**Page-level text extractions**

______

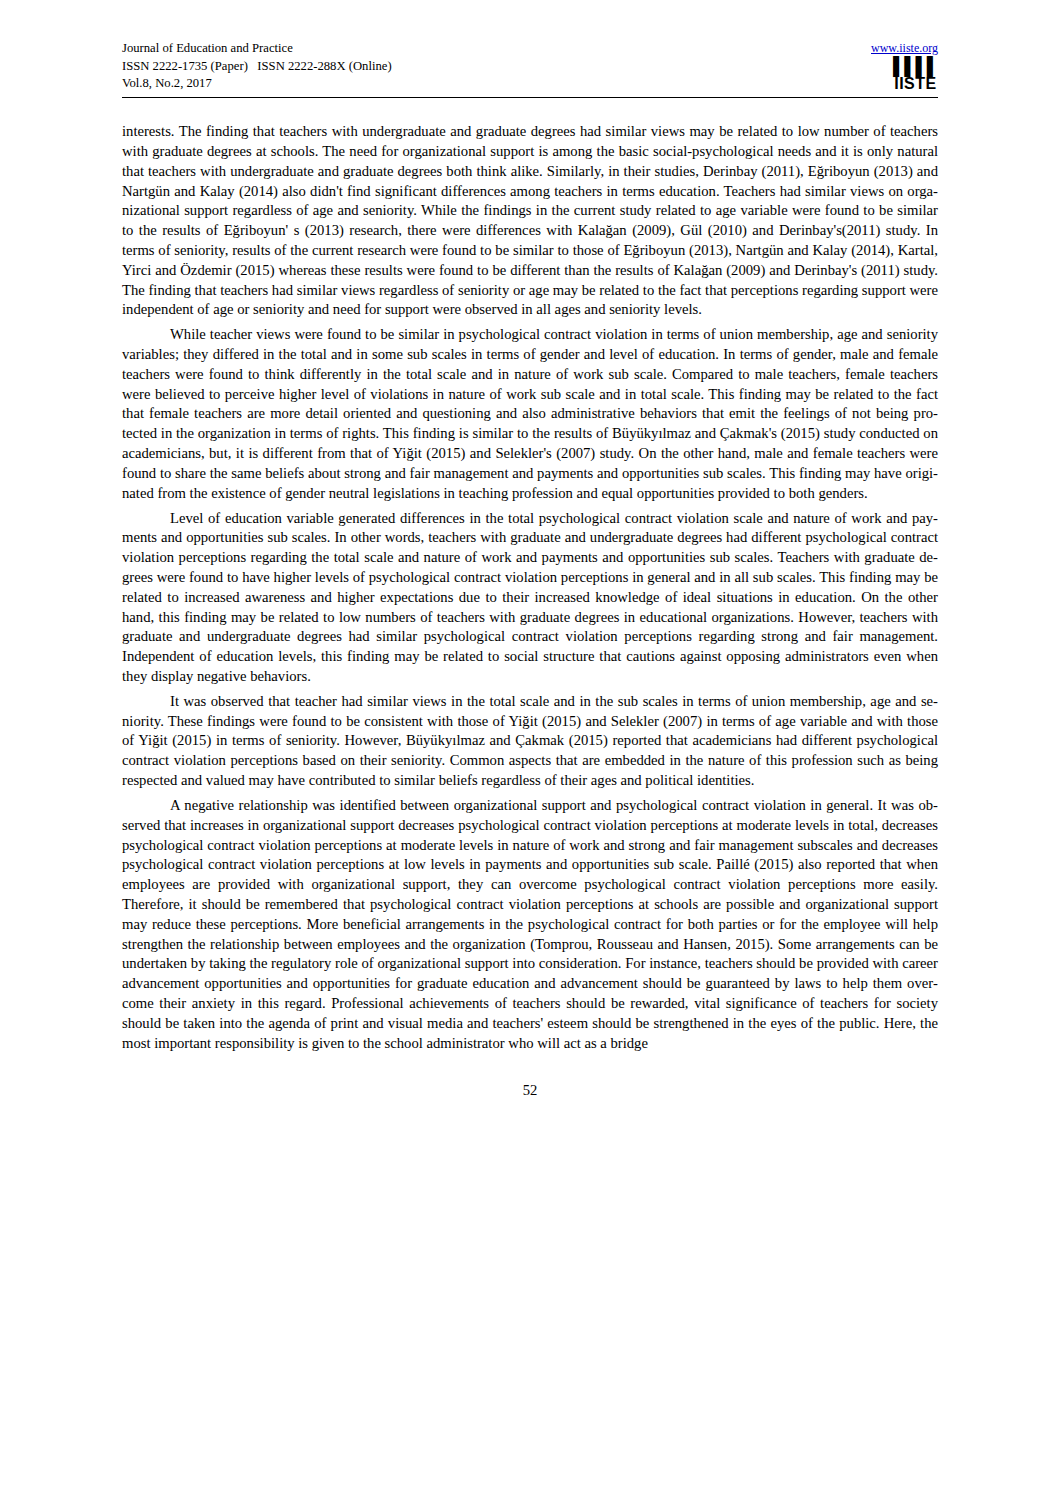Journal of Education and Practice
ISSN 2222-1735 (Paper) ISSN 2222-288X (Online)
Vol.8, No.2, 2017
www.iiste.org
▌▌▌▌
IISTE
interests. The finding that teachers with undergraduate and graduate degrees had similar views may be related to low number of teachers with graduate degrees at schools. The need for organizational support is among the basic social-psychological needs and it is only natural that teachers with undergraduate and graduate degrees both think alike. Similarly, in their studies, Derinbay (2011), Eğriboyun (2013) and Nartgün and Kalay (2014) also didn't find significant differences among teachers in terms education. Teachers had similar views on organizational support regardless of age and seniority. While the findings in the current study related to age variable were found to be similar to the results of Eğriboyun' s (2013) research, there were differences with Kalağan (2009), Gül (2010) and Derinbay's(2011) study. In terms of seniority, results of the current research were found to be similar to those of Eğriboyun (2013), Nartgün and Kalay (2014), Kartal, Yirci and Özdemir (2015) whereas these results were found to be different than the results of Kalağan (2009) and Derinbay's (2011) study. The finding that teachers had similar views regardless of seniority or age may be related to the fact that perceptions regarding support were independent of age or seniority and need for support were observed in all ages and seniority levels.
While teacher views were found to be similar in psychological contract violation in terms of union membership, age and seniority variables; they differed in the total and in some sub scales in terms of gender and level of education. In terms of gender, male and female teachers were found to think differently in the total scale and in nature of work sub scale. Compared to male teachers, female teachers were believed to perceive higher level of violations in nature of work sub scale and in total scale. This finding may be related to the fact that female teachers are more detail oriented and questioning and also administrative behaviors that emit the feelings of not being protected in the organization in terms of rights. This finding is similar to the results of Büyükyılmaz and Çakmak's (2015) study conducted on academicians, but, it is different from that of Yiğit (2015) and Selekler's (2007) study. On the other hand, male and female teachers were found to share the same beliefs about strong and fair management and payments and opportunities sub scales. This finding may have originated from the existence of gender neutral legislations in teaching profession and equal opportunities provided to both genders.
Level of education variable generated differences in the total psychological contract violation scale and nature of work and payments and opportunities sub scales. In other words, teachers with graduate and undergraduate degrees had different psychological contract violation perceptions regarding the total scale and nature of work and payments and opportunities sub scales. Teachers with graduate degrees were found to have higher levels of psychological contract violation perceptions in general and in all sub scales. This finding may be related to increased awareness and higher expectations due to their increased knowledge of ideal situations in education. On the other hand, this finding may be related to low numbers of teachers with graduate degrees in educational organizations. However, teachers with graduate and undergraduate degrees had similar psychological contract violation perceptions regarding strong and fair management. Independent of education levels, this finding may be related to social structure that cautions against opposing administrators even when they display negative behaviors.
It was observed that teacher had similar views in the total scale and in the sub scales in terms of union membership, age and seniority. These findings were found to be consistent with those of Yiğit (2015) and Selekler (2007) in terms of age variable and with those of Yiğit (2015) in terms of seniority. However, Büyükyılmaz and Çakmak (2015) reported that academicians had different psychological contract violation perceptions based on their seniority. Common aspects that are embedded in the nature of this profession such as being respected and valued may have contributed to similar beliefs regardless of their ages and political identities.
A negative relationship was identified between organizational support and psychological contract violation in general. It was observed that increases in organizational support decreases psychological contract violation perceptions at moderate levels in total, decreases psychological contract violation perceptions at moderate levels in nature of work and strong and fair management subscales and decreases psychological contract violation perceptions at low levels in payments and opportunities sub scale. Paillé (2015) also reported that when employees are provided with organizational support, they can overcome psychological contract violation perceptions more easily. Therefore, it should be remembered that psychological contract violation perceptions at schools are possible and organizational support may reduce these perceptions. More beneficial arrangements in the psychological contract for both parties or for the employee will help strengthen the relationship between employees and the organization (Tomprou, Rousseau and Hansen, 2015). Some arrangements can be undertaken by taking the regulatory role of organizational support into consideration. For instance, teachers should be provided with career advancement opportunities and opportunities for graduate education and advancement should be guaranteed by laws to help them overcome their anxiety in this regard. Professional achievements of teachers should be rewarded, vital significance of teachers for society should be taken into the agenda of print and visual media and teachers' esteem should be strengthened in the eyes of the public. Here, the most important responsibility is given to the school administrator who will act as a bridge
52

______

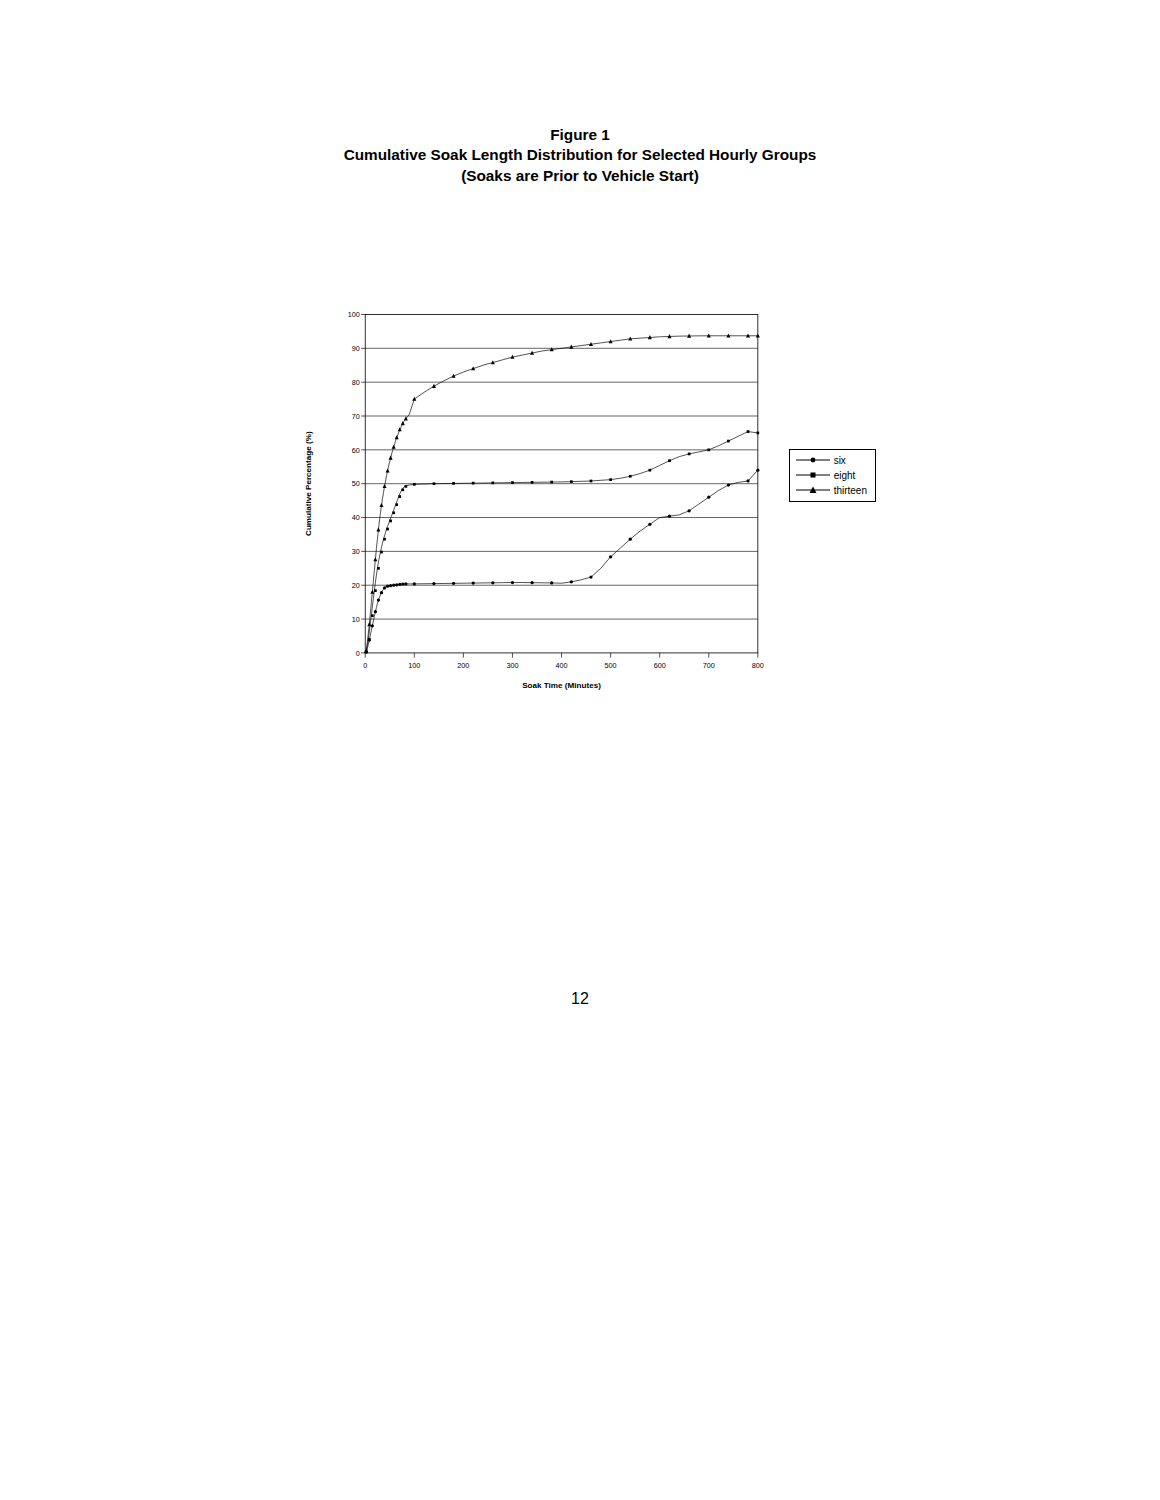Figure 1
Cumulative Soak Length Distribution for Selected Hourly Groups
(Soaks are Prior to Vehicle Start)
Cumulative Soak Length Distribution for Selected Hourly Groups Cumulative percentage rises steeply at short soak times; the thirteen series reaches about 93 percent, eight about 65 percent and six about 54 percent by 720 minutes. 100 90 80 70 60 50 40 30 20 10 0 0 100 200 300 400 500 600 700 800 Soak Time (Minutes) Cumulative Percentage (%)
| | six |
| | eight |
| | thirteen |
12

______

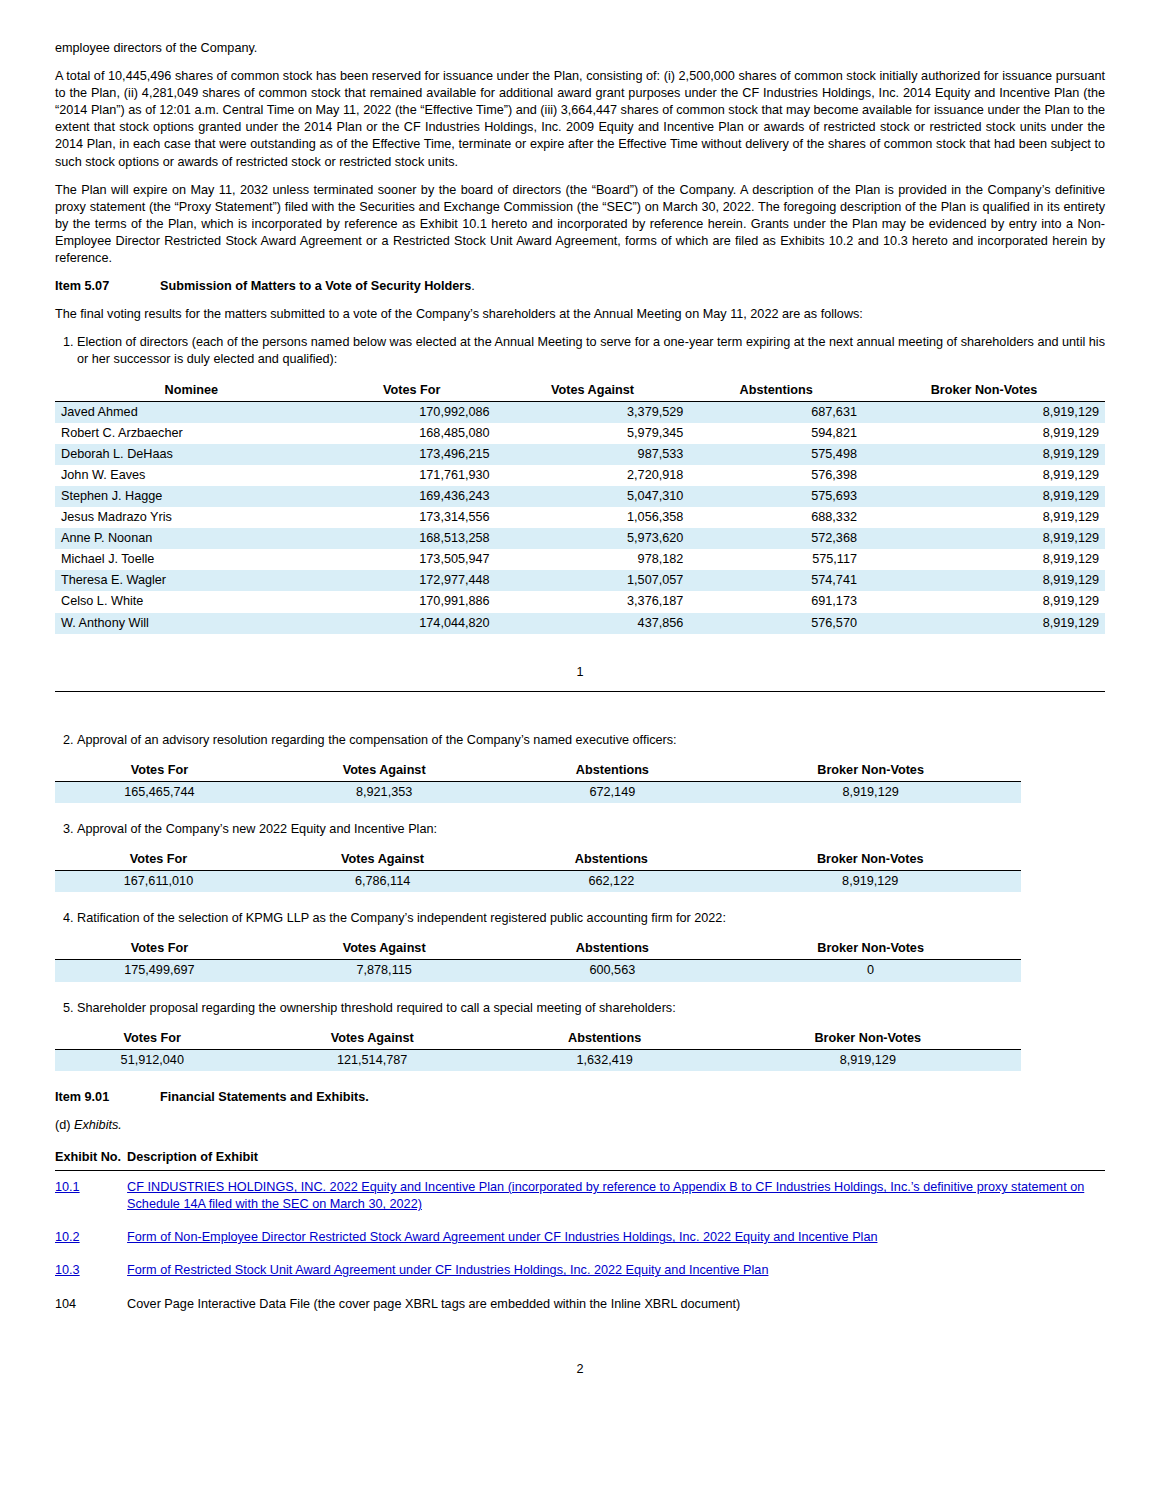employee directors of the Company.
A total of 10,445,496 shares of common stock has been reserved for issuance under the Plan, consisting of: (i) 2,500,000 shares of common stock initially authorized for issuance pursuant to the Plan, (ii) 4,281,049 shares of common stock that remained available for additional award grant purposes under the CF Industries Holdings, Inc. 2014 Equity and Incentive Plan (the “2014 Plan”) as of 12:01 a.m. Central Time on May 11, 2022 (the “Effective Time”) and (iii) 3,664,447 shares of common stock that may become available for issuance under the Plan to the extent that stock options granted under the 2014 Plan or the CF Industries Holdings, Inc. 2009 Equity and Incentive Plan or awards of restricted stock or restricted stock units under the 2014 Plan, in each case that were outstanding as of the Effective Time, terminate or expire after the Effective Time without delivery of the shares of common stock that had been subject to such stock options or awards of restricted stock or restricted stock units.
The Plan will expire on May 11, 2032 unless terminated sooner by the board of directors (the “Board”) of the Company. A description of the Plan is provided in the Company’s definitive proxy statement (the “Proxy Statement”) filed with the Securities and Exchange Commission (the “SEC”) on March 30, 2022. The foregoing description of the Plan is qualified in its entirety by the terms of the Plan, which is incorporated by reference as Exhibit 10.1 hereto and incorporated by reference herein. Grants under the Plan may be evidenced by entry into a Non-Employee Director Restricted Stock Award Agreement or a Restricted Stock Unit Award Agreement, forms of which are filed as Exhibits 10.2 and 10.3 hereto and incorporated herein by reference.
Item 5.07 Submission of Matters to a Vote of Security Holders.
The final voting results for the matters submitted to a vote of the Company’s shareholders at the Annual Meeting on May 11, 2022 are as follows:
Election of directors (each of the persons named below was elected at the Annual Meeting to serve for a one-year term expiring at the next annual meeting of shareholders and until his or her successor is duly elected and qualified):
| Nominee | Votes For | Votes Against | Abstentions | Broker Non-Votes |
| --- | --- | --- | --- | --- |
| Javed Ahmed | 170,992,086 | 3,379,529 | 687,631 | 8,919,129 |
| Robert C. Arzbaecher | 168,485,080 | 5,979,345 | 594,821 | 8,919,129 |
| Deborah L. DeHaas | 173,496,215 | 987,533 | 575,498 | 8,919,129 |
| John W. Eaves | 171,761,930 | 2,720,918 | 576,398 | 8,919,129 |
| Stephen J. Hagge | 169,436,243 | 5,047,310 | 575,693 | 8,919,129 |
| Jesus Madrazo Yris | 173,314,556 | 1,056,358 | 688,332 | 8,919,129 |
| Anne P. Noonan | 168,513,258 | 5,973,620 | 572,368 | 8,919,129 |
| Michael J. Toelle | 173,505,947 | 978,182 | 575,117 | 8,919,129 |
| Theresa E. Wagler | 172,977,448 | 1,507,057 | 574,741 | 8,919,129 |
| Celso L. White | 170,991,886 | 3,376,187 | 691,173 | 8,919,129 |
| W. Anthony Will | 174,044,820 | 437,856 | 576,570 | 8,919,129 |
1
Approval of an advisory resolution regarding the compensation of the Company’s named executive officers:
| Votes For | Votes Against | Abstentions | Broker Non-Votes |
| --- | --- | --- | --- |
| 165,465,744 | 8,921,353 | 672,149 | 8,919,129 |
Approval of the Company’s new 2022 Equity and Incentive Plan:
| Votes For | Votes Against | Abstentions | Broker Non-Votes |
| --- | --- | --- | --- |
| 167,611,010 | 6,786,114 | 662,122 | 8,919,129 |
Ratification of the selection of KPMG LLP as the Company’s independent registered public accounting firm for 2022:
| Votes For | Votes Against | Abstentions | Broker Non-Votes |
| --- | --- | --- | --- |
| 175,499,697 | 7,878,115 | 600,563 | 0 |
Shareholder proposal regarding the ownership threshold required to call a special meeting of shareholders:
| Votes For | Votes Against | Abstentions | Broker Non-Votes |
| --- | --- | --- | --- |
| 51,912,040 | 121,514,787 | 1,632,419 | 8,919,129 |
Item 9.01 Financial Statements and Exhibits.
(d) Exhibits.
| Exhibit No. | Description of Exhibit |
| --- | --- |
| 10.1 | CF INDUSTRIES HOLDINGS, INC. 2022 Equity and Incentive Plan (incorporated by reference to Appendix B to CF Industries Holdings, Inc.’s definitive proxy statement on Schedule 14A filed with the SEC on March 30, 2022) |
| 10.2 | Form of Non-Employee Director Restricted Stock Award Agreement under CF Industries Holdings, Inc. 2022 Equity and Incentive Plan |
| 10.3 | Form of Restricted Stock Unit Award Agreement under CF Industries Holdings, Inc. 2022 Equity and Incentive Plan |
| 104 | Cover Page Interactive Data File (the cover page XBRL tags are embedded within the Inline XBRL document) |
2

______

**Exercise description**
Which lines hold the word "named"? Copy each of them from the records.

**Solution to the exercise**
Election of directors (each of the persons named below was elected at the Annual Meeting to serve for a one-year term expiring at the next annual meeting of shareholders and until his or her successor is duly elected and qualified):
Approval of an advisory resolution regarding the compensation of the Company’s named executive officers:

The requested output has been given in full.